Tonight is an extra-special Christmas Eve pizza night, so we’ll probably go with a few classics: Charlie Brown and The Grinch. If you’re looking for more grown-up ideas for holiday viewing, check out this site I made a few years back with my friend Lance, A Christmas Movie A Day.
Here are 10 things I thought were worth sharing this week:
Winter is here, so I made a list of 10 good books I read this fall. I’ll post a favorite books of 2021 list at some point, but I like to wait until the year is over, because you never know. (For example, I’m currently reading When We Cease To Understand The World, and it’s really good.) Here are my top 3 favorites I’ve read so far this year: Lauren Groff’s Matrix, Iain McGilchrist’s The Master and his Emissary, and Verlyn Klinkenborg’s Several Short Sentences About Writing.
RIP writer Eve Babitz. At least two of her books are absolute classics, and would make perfect, funny, smart, slightly-trashy holiday break reads: Eve’s Hollywood and Slow Days, Fast Company. She wrote: “My education has been through reading, which has been my backbone and salvation throughout life.”
RIP writer Joan Didion. She wrote many classics that I am, unfortunately, less familiar with, but I’m a big fan of what she says in “On Keeping a Notebook,” collected in Slouching Towards Bethlehem: “I think we are well advised to keep on nodding terms with the people we used to be, whether we find them attractive company or not. Otherwise they turn up unannounced and surprise us, come hammering on the mind’s door at 4 a.m. of a bad night and demand to know who deserted them, who betrayed them, who is going to make amends.”
I’m working on my big top 100 list I do every year, and it might sound funny, but I think my favorite experience with a work of art this year was playing The Legend of Zelda: Breath of the Wild on my kids’ Nintendo Switch. Disappearing into Hyrule was a balm on my battered brain.
Ear candy: My favorite album this year was Pharaoh Sanders and Floating Points’ Promises, followed by Billy Nomates’ Emergency Telephone EP (made in her shed!) and Dry Cleaning’s New Long Leg. (Also: check out my favorite music movies of 2021.) You can hear more of the songs I liked this year in my 2021 playlist.
Jill Lepore on how the week organizes and tyrannizes our lives. (Re-thinking your relationship to time would make a great New Year’s resolution. Some things I’ve written on the subject: how I am no longer weakened by the weekend, the trouble with months, how the days of the week got their names, the power of patience, and circular time vs. linear time.)
A few holiday breaks ago, I read an entry a day from A.R. Ammons’ Tape for the Turn of the Year, a journal/poem he wrote from December 6, 1963 through January 10, 1964. I just discovered that Cornell has a PDF scan of the original, long adding-machine tape Ammons typed on.

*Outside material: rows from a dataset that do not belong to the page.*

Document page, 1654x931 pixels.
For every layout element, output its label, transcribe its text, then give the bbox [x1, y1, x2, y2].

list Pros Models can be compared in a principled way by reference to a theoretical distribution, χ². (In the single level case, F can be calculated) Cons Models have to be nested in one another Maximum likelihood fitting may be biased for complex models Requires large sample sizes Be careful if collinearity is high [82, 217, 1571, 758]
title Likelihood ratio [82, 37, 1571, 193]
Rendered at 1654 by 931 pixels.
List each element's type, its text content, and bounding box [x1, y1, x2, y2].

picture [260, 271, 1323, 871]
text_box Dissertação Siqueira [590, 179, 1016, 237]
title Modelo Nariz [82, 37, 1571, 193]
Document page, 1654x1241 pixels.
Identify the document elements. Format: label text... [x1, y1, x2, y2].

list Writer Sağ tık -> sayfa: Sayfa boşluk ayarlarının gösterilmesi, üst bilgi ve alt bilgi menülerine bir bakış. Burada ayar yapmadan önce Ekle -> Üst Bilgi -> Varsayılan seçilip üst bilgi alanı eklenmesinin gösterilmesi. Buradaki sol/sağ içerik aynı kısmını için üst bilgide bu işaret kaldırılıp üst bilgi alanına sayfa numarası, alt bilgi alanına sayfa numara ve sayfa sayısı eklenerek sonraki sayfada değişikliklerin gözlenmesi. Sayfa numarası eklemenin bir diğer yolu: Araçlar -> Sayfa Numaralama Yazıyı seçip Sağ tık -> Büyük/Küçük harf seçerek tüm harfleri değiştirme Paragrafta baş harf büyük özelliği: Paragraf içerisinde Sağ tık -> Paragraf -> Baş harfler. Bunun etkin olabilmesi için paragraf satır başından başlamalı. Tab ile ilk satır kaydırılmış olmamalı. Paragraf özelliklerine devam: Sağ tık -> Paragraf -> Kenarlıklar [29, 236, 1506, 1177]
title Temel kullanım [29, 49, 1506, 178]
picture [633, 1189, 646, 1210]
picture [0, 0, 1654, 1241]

Speaking of PDFs, Tamara Shopsin has a collection of her hand-painted signs you can download a print for free. (Our book club read her Arbitrary Stupid Goal in August. It would also make a good New Year read.)
I really liked this reading of George Saunders’ “The Falls” and his look back at writing the story.
Sam Beckett on the task of the artist, which I may adopt as my New Year’s resolution: “To find a form that accommodates the mess.”
Thank you for reading. Have a safe and happy holiday.
xoxo,
Austin
I always look forward to my Friday and now Tuesday newsletters. Always something new and interesting to check out. Thank you.
I recommend 8 bit Christmas to add to your viewing list. It’s fun for the whole family.